EUR fell to 12-day lows and below the halfway point of last month’s rise and 21-day SMA. Next support is the 200-day SMA at 1.0845. Markets give the first ECB rate cut in March around a 60% chance. There are around 160bps of easing by year end even though ECB officials have tried to push back on rate cuts in the first quarter.
GBP was the best performer on the day as rising UK gilt yields beat US Treasuries. High inflation and the higher for longer BoE rate outlook helped sterling for most of last year.
USD/JPY rose above 143 and the 200-day SMA at 143.12. Trading was relatively subdued as Japanese markets were closed for a holiday. Markets digested softer economic data but rising Treasury yields.
AUD fell for a fourth straight day and is hovering around two-week lows. USD/CAD bounced for a fifth straight day off support around 1.32 as the loonie weakened to a two-week low. Gains in oil of above 3% did little to help CAD while poor risk sentiment added to the selling. The jobs report is released on Friday.

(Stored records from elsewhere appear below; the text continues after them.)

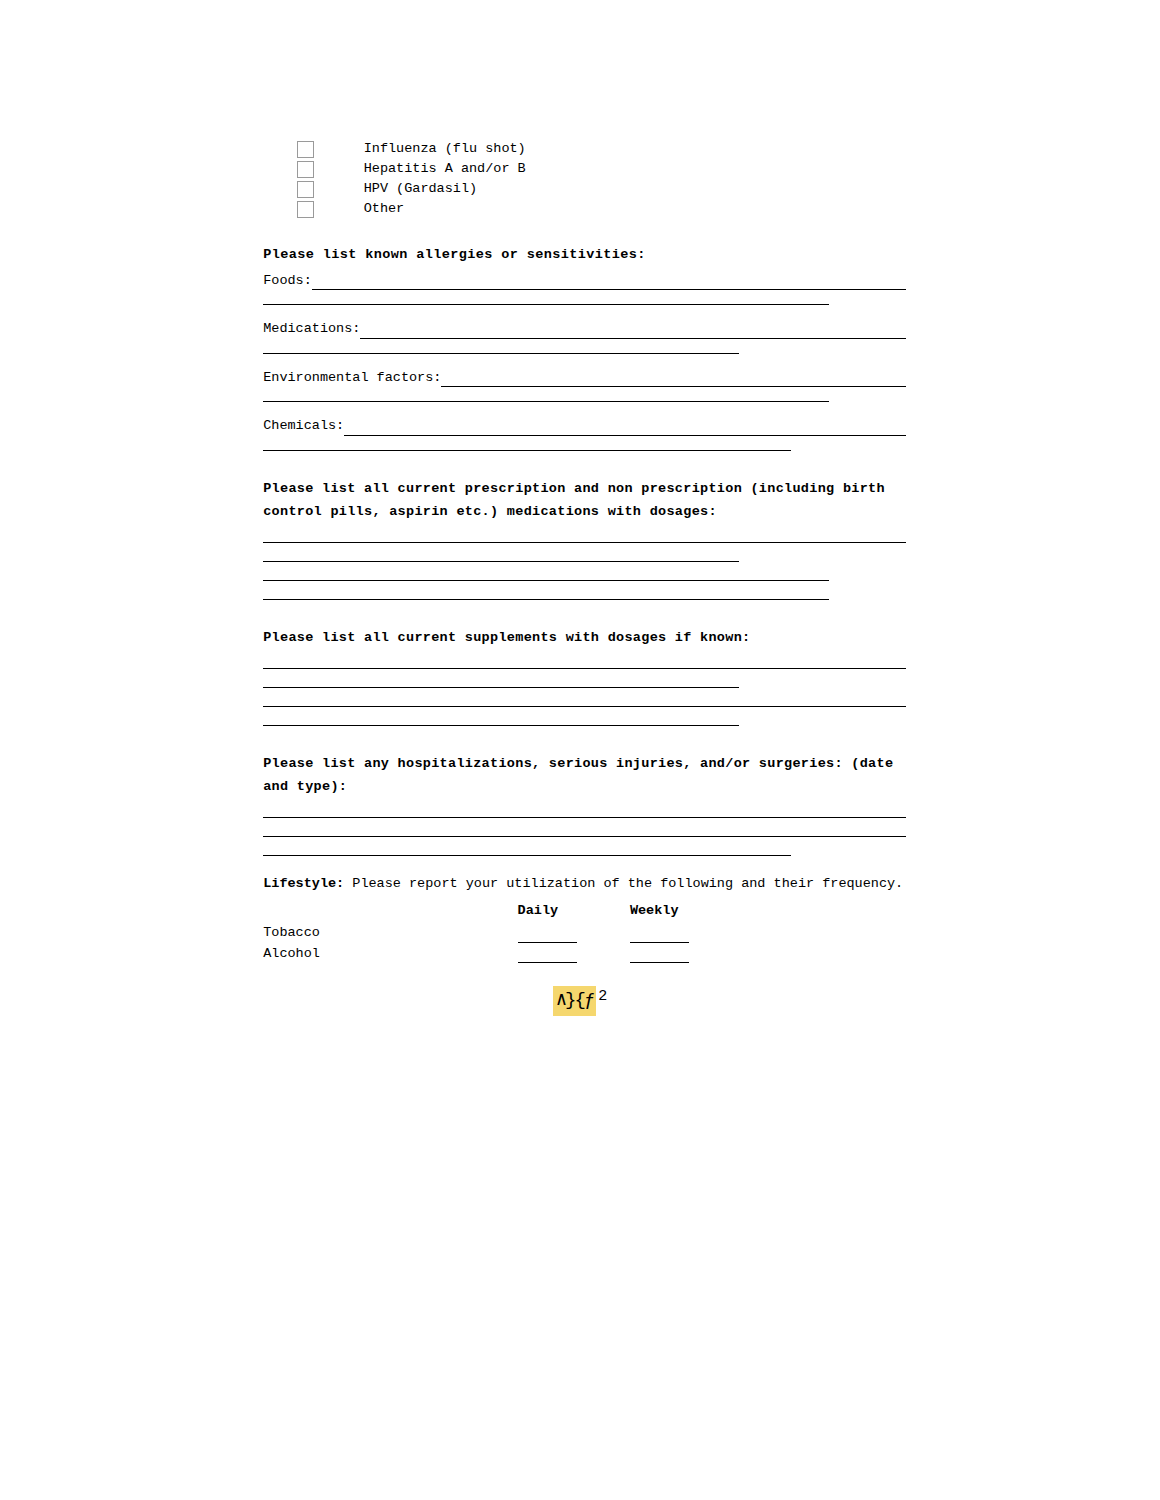Influenza (flu shot)
Hepatitis A and/or B
HPV (Gardasil)
Other
Please list known allergies or sensitivities:
Foods:
Medications:
Environmental factors:
Chemicals:
Please list all current prescription and non prescription (including birth control pills, aspirin etc.) medications with dosages:
Please list all current supplements with dosages if known:
Please list any hospitalizations, serious injuries, and/or surgeries: (date and type):
Lifestyle: Please report your utilization of the following and their frequency.
| | Daily | Weekly |
| --- | --- | --- |
| Tobacco | | |
| Alcohol | | |
∧}{ƒ 2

Stocks: US equities continued its New Year downtrend with all three main indices lower. The S&P 500 lost 0.80% to settle at 4,704. The tech-dominated Nasdaq 100 finished 1.06% lower at 16,368. The Dow fell 0.76% to close at 37,430.It is the first time the benchmark S&P 500 has started the year with two straight declines since it began 2015 with a three-session loss. Markets have turned more wary of the Fed pivot to cut rates early in the new year. Profit taking is ensuing after the stellar final two months of the year.

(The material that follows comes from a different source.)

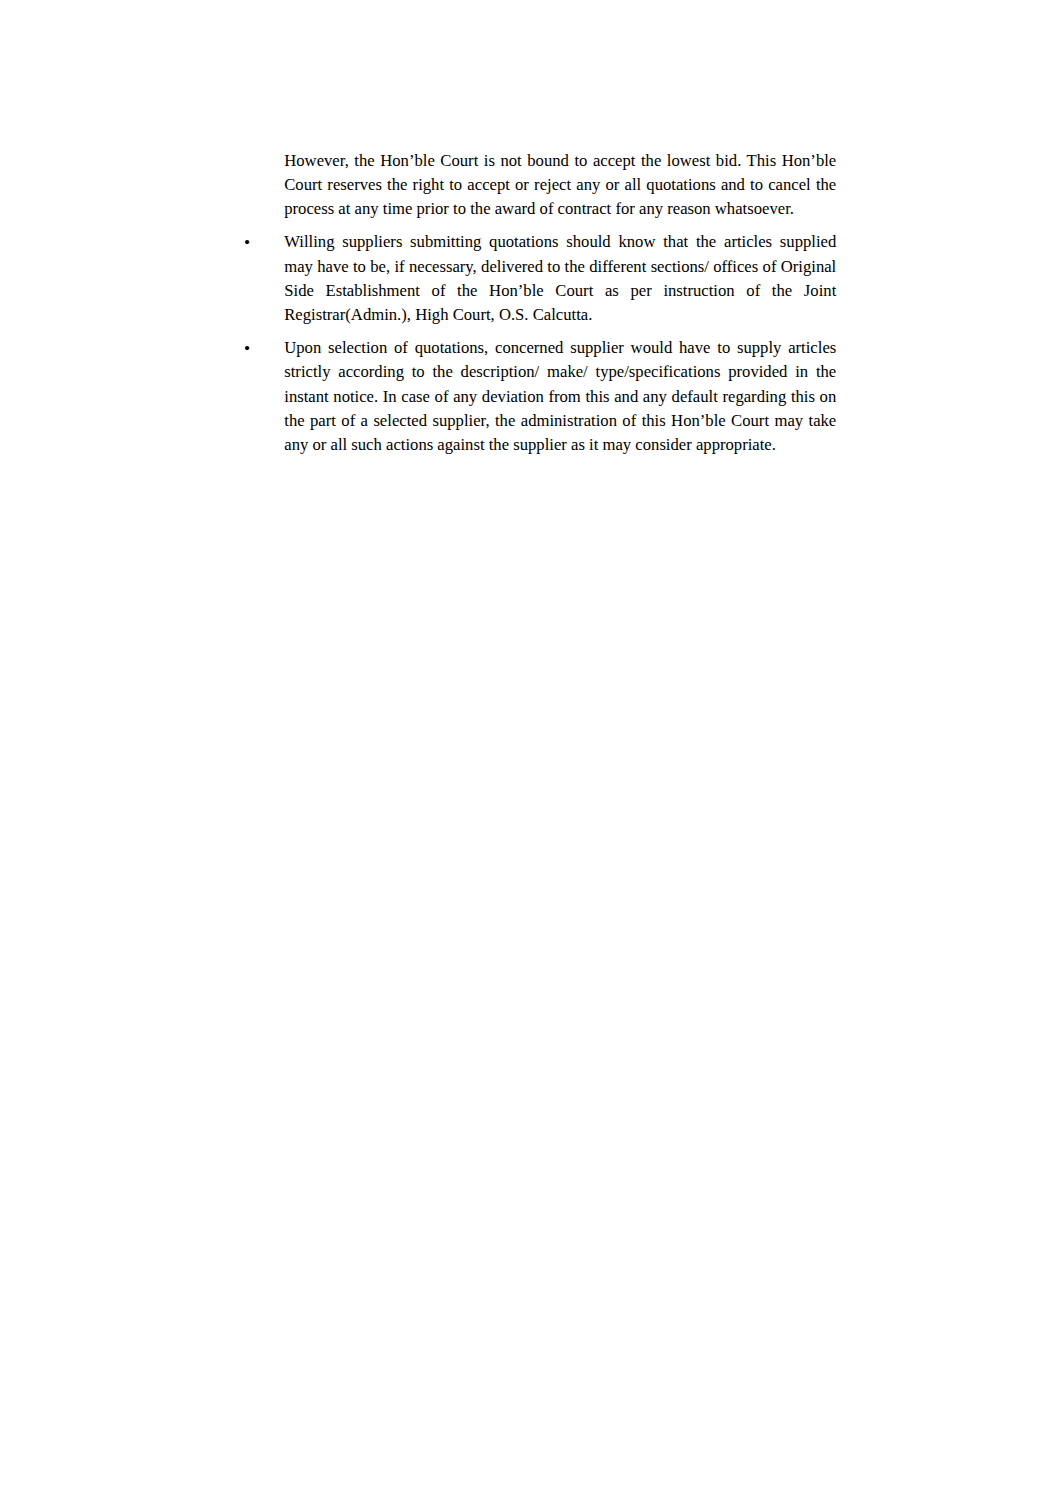However, the Hon’ble Court is not bound to accept the lowest bid. This Hon’ble Court reserves the right to accept or reject any or all quotations and to cancel the process at any time prior to the award of contract for any reason whatsoever.
Willing suppliers submitting quotations should know that the articles supplied may have to be, if necessary, delivered to the different sections/ offices of Original Side Establishment of the Hon’ble Court as per instruction of the Joint Registrar(Admin.), High Court, O.S. Calcutta.
Upon selection of quotations, concerned supplier would have to supply articles strictly according to the description/ make/ type/specifications provided in the instant notice. In case of any deviation from this and any default regarding this on the part of a selected supplier, the administration of this Hon’ble Court may take any or all such actions against the supplier as it may consider appropriate.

Asian futures trade in the red. Stocks were lower following Wall Street’s lead. The ASX 200 saw the biggest losses in gold names on the back of the dollar rebound. Semiconductor selling hit the Kospi with Samsung down 3% intraday.

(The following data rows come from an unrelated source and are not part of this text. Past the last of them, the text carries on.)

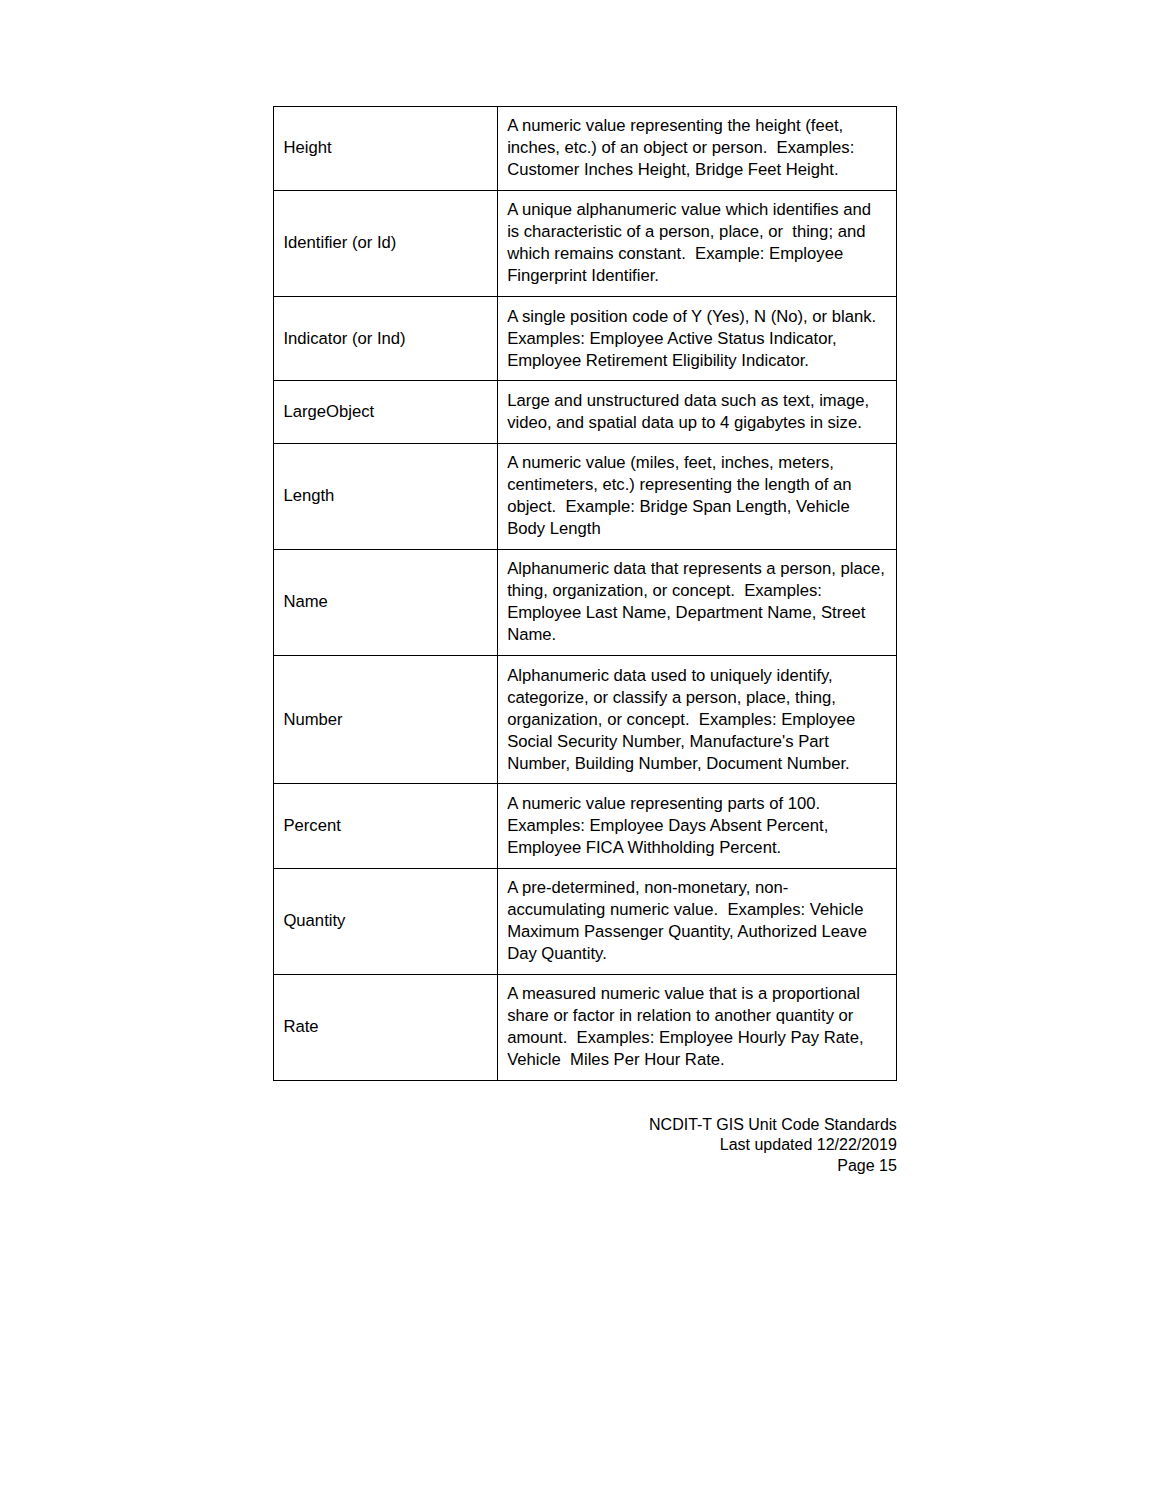| Height | A numeric value representing the height (feet, inches, etc.) of an object or person. Examples: Customer Inches Height, Bridge Feet Height. |
| Identifier (or Id) | A unique alphanumeric value which identifies and is characteristic of a person, place, or thing; and which remains constant. Example: Employee Fingerprint Identifier. |
| Indicator (or Ind) | A single position code of Y (Yes), N (No), or blank. Examples: Employee Active Status Indicator, Employee Retirement Eligibility Indicator. |
| LargeObject | Large and unstructured data such as text, image, video, and spatial data up to 4 gigabytes in size. |
| Length | A numeric value (miles, feet, inches, meters, centimeters, etc.) representing the length of an object. Example: Bridge Span Length, Vehicle Body Length |
| Name | Alphanumeric data that represents a person, place, thing, organization, or concept. Examples: Employee Last Name, Department Name, Street Name. |
| Number | Alphanumeric data used to uniquely identify, categorize, or classify a person, place, thing, organization, or concept. Examples: Employee Social Security Number, Manufacture's Part Number, Building Number, Document Number. |
| Percent | A numeric value representing parts of 100. Examples: Employee Days Absent Percent, Employee FICA Withholding Percent. |
| Quantity | A pre-determined, non-monetary, non-accumulating numeric value. Examples: Vehicle Maximum Passenger Quantity, Authorized Leave Day Quantity. |
| Rate | A measured numeric value that is a proportional share or factor in relation to another quantity or amount. Examples: Employee Hourly Pay Rate, Vehicle Miles Per Hour Rate. |
NCDIT-T GIS Unit Code Standards
Last updated 12/22/2019
Page 15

Gold fell as Treasury yields and the dollar rose again. Geopolitical tensions in the Middle East continue to simmer.
Market Wrap – US ISM Manufacturing and FOMC Minutes
The trend of weak economic data continued with ISM manufacturing in contraction for the 14th straight month, even if it did tick up as expected. There was a notable jump in unemployment and new orders and the inflationary gauge of prices paid encouragingly fell, with the latter more than expected. Jobs vacancy data also confirmed cracks in the labour market. The slower pace of hiring comes ahead of the marquee NFP data released on Friday. Economists say the composition of jobs will be nearly as important as the headline print itself in determining rate cuts this year.
The Fed minutes had both hawkish and dovish aspects so were largely balanced. They suggested rate hikes were over with downside risks to the economy with an overly restrictive rate stance. But the minutes offered no timetable on cuts and there was an unusually elevated degree of uncertainty. Markets were relatively unmoved after the release with two-way price action in Treasuries but the dollar did retain a bid.
Chart of the Day – Bitcoin falls over 5%
The world’s biggest and most popular cryptocurrency slid 5.07% and is now down 7% from the previous day’s multi-month high at $45,925. Concerns spread about the SEC’s potential rejection of spot Bitcoin trading after the publication of a supposedly private report said it would reject approval for an exchange-traded product on a US exchange. Numerous asset managers including Invesco and BlackRock – a firm with roughly $9 trillion in assets under management – have applied for a spot Bitcoin ETF.
The most traded cryptocurrency has been consolidating above $42,000 for most of December and the midpoint of the 2021/22 drop at $42,230. But a breakout looked underway on the first trading day of the year. Sadly for the bulls, the speculation about no approval saw Bitcoin drop to the 50-day SMA at $40,946 before losses were pared.